JPH0420727B2 - - Google Patents

Description

DETAILED DESCRIPTION OF THE INVENTION [Industrial Application Field] The present invention relates to an electrolytic abrasive composite polishing method for mirror polishing a free-form surface of a member made of a metal material.

[Prior art] Conventionally, an electrolytic abrasive composite is used in which a passive film formed on the surface of a workpiece due to electrolysis is removed using abrasive grains, and the surface is polished by electrolytic action to mirror-polish the surface of the workpiece. Polishing targets flat surfaces, cylindrical surfaces, and other rotating surfaces, and is usually performed with the electrode tool and workpiece held in a nearly constant posture; application to arbitrary free-form surfaces is considered. It has not been. Therefore, this polishing apparatus cannot be applied to polishing free-form surfaces.

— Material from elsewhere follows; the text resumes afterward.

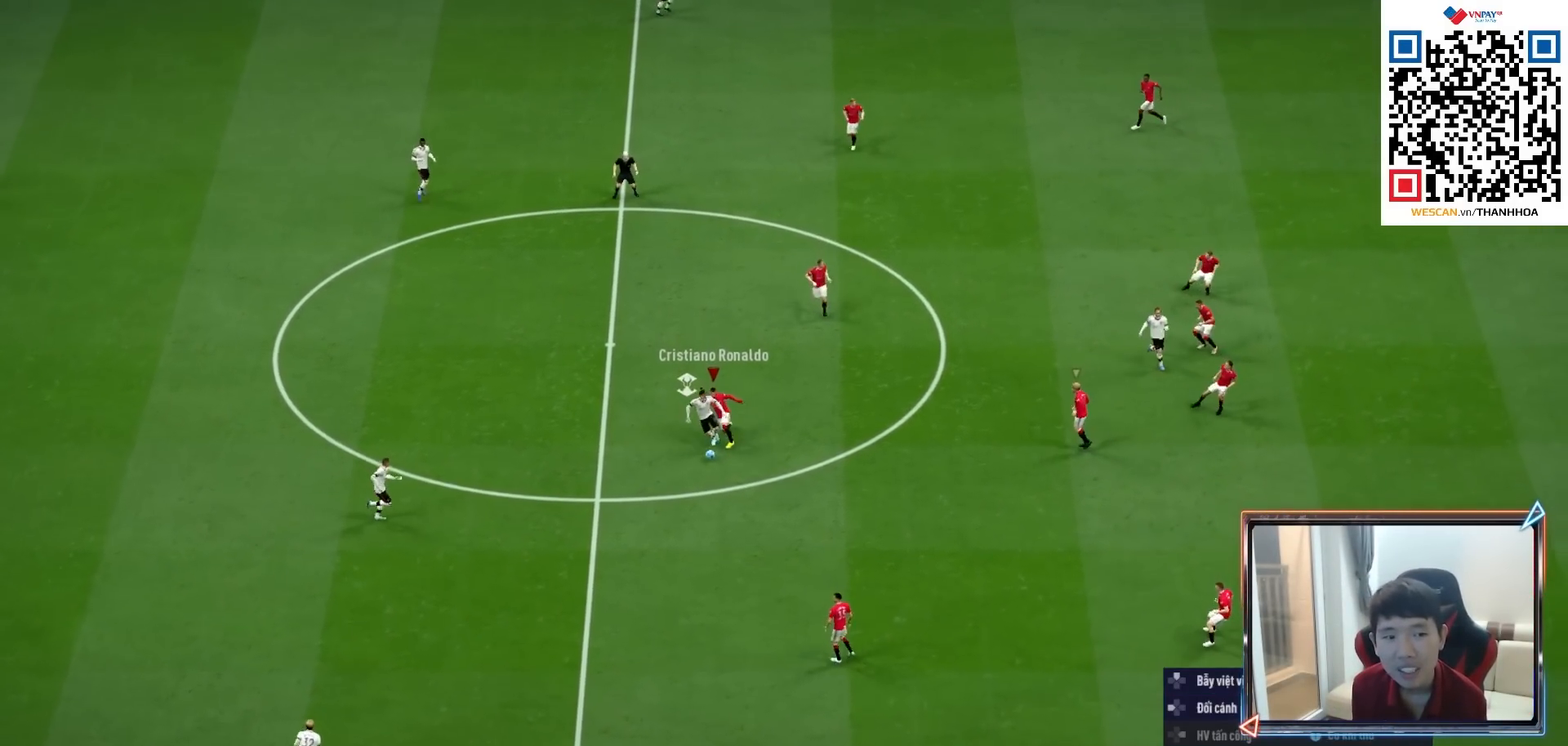
{"buttons": ["R1", "R2"], "left_stick": "left", "right_stick": "down", "events": [[50, "CROSS", "up"], [400, "left_stick", "left"], [417, "right_stick", "down"], [500, "R2", "down"]]}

However, it is desired in various technical fields to be able to easily mirror-polish arbitrary free-form surfaces, such as molds and other metal parts with complex uneven surfaces, and weld bead parts of stainless steel plates. There is.

Mirror polishing of such free-form surfaces has conventionally been carried out by buffing or manual polishing using an appropriate polishing tool, but this not only requires skill but also creates a very poor working environment. It was hot.

Therefore, in order to apply the above-mentioned electrolytic abrasive composite polishing to free-form surfaces, the present inventors have repeatedly conducted basic experiments and research, but the main reason why it cannot be applied to free-form surfaces is as follows. There was a problem and I needed to solve it.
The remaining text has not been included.